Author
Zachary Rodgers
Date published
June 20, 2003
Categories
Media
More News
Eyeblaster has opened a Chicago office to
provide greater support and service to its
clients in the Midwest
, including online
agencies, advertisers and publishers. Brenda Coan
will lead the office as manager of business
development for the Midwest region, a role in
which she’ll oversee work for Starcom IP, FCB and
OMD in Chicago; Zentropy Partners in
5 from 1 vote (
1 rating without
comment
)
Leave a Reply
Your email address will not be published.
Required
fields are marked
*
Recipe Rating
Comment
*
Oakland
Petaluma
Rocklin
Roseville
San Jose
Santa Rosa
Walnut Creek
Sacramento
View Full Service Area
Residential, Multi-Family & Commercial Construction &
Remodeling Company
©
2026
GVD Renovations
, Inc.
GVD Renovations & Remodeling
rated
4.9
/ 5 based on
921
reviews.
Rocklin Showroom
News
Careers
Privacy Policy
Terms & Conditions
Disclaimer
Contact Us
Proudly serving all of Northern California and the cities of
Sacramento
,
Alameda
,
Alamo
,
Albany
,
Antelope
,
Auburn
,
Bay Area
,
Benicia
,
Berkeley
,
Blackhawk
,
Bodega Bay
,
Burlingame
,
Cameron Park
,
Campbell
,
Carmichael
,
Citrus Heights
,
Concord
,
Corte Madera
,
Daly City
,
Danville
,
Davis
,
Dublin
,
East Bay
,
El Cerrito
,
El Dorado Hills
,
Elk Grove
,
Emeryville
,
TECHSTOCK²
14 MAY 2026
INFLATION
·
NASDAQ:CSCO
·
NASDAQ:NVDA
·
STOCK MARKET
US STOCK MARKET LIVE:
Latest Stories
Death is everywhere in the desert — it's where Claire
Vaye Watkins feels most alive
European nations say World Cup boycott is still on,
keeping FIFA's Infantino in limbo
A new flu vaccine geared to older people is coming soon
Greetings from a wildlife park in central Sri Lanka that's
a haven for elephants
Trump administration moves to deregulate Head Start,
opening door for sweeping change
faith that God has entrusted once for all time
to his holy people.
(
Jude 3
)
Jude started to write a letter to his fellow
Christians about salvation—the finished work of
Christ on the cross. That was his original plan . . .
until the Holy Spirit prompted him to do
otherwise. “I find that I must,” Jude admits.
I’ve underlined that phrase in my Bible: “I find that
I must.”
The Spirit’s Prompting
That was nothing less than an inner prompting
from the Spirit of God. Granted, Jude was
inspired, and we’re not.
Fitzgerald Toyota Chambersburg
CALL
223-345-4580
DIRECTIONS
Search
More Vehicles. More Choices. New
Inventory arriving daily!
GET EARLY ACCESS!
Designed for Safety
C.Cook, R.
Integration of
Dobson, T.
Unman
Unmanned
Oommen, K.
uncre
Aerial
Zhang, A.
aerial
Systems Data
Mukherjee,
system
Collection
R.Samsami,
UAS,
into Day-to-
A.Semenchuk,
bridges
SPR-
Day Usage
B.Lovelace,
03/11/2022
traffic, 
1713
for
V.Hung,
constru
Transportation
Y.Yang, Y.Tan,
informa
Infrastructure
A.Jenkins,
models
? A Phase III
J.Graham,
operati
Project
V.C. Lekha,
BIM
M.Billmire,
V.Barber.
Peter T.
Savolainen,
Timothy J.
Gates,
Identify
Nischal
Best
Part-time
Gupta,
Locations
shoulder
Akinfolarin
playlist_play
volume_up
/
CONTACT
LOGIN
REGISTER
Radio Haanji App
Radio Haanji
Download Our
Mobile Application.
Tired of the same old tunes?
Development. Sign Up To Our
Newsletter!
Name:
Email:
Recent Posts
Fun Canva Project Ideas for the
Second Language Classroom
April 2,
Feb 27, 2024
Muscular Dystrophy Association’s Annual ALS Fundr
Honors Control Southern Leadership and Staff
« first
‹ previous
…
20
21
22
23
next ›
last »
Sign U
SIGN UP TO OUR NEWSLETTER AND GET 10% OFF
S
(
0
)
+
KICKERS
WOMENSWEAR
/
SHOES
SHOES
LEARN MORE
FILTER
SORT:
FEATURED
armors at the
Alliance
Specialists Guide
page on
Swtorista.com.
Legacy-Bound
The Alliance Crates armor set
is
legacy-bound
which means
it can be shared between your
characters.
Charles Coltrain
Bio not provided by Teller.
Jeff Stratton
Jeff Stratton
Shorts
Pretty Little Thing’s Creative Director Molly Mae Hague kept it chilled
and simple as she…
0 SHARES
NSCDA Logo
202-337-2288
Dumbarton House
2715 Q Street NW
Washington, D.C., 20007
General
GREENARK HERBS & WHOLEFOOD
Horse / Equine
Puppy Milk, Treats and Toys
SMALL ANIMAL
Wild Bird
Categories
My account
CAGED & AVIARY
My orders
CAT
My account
----
Problem details: Reproduce all the entries above, substituting "BOOTS" for "SHOES" wherever it occurs and leaving everything else unchanged.

Exercise answer:
Author
Zachary Rodgers
Date published
June 20, 2003
Categories
Media
More News
Eyeblaster has opened a Chicago office to
provide greater support and service to its
clients in the Midwest
, including online
agencies, advertisers and publishers. Brenda Coan
will lead the office as manager of business
development for the Midwest region, a role in
which she’ll oversee work for Starcom IP, FCB and
OMD in Chicago; Zentropy Partners in
5 from 1 vote (
1 rating without
comment
)
Leave a Reply
Your email address will not be published.
Required
fields are marked
*
Recipe Rating
Comment
*
Oakland
Petaluma
Rocklin
Roseville
San Jose
Santa Rosa
Walnut Creek
Sacramento
View Full Service Area
Residential, Multi-Family & Commercial Construction &
Remodeling Company
©
2026
GVD Renovations
, Inc.
GVD Renovations & Remodeling
rated
4.9
/ 5 based on
921
reviews.
Rocklin Showroom
News
Careers
Privacy Policy
Terms & Conditions
Disclaimer
Contact Us
Proudly serving all of Northern California and the cities of
Sacramento
,
Alameda
,
Alamo
,
Albany
,
Antelope
,
Auburn
,
Bay Area
,
Benicia
,
Berkeley
,
Blackhawk
,
Bodega Bay
,
Burlingame
,
Cameron Park
,
Campbell
,
Carmichael
,
Citrus Heights
,
Concord
,
Corte Madera
,
Daly City
,
Danville
,
Davis
,
Dublin
,
East Bay
,
El Cerrito
,
El Dorado Hills
,
Elk Grove
,
Emeryville
,
TECHSTOCK²
14 MAY 2026
INFLATION
·
NASDAQ:CSCO
·
NASDAQ:NVDA
·
STOCK MARKET
US STOCK MARKET LIVE:
Latest Stories
Death is everywhere in the desert — it's where Claire
Vaye Watkins feels most alive
European nations say World Cup boycott is still on,
keeping FIFA's Infantino in limbo
A new flu vaccine geared to older people is coming soon
Greetings from a wildlife park in central Sri Lanka that's
a haven for elephants
Trump administration moves to deregulate Head Start,
opening door for sweeping change
faith that God has entrusted once for all time
to his holy people.
(
Jude 3
)
Jude started to write a letter to his fellow
Christians about salvation—the finished work of
Christ on the cross. That was his original plan . . .
until the Holy Spirit prompted him to do
otherwise. “I find that I must,” Jude admits.
I’ve underlined that phrase in my Bible: “I find that
I must.”
The Spirit’s Prompting
That was nothing less than an inner prompting
from the Spirit of God. Granted, Jude was
inspired, and we’re not.
Fitzgerald Toyota Chambersburg
CALL
223-345-4580
DIRECTIONS
Search
More Vehicles. More Choices. New
Inventory arriving daily!
GET EARLY ACCESS!
Designed for Safety
C.Cook, R.
Integration of
Dobson, T.
Unman
Unmanned
Oommen, K.
uncre
Aerial
Zhang, A.
aerial
Systems Data
Mukherjee,
system
Collection
R.Samsami,
UAS,
into Day-to-
A.Semenchuk,
bridges
SPR-
Day Usage
B.Lovelace,
03/11/2022
traffic, 
1713
for
V.Hung,
constru
Transportation
Y.Yang, Y.Tan,
informa
Infrastructure
A.Jenkins,
models
? A Phase III
J.Graham,
operati
Project
V.C. Lekha,
BIM
M.Billmire,
V.Barber.
Peter T.
Savolainen,
Timothy J.
Gates,
Identify
Nischal
Best
Part-time
Gupta,
Locations
shoulder
Akinfolarin
playlist_play
volume_up
/
CONTACT
LOGIN
REGISTER
Radio Haanji App
Radio Haanji
Download Our
Mobile Application.
Tired of the same old tunes?
Development. Sign Up To Our
Newsletter!
Name:
Email:
Recent Posts
Fun Canva Project Ideas for the
Second Language Classroom
April 2,
Feb 27, 2024
Muscular Dystrophy Association’s Annual ALS Fundr
Honors Control Southern Leadership and Staff
« first
‹ previous
…
20
21
22
23
next ›
last »
Sign U
SIGN UP TO OUR NEWSLETTER AND GET 10% OFF
S
(
0
)
+
KICKERS
WOMENSWEAR
/
BOOTS
BOOTS
LEARN MORE
FILTER
SORT:
FEATURED
armors at the
Alliance
Specialists Guide
page on
Swtorista.com.
Legacy-Bound
The Alliance Crates armor set
is
legacy-bound
which means
it can be shared between your
characters.
Charles Coltrain
Bio not provided by Teller.
Jeff Stratton
Jeff Stratton
Shorts
Pretty Little Thing’s Creative Director Molly Mae Hague kept it chilled
and simple as she…
0 SHARES
NSCDA Logo
202-337-2288
Dumbarton House
2715 Q Street NW
Washington, D.C., 20007
General
GREENARK HERBS & WHOLEFOOD
Horse / Equine
Puppy Milk, Treats and Toys
SMALL ANIMAL
Wild Bird
Categories
My account
CAGED & AVIARY
My orders
CAT
My account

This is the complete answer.